- NZD/USD witnessed some short-covering move on Thursday amid persistent USD selling.
- The ongoing slump in the US bond yields to all-time lows continued weighing on the USD.
- Technical buying above 0.6300 mark accelerates the move during the European session.
The NZD/USD pair rallied over 20 pips and refreshed session tops, around the 0.6325 region in the last hour, recovering the previous day’s negative move to over four-month lows.
The pair showed some resilience below the 0.6300 round-figure mark, rather attracted some dip-buying on Thursday and for now, seems to have stalled its recent bearish trajectory witnessed since the beginning of this year.
The upside is likely to remain capped
Persistent selling surrounding the US dollar – amid the ongoing fall in the US Treasury bond yields to fresh all-time lows – was seen as one of the key factors that extended some support to the major and prompted a short-covering move.
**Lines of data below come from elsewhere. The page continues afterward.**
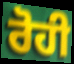
ਰੋਹੀ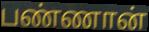
பண்ணான்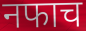
नफाचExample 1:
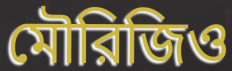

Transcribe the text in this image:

মৌরিজিও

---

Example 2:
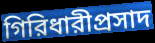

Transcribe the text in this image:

গিরিধারীপ্রসাদ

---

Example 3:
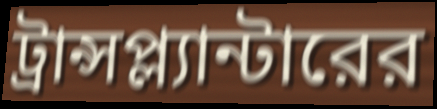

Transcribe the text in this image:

ট্রান্সপ্ল্যান্টারের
The momentum took along some intraday trading stops near the 0.6300 round-figure mark, which seemed to be a key trigger behind the latest leg of a sudden spike over the past hour or so, albeit the risk-off mood might cap further gains.
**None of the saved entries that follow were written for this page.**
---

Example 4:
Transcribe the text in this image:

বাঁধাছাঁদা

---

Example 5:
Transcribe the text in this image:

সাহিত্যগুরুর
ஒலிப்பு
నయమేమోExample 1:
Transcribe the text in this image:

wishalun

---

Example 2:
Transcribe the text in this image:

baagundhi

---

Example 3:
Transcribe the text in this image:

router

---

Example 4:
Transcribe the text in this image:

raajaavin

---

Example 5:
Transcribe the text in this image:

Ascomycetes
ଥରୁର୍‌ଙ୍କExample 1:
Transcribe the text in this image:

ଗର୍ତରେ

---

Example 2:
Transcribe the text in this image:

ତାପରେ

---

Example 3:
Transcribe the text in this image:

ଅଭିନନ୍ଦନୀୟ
Growing concerns over the global outbreak of the deadly coronavirus and its impact on the world economy continued weighing on investors’ sentiment, which should keep a lid on any rally for the perceived riskier currency – kiwi.
Moving ahead, Thursday’s US economic docket, highlighting the release of revised Q4 GDP print and Durable Goods Orders, might influence the USD price dynamics and will be looked upon for some short-term trading opportunities.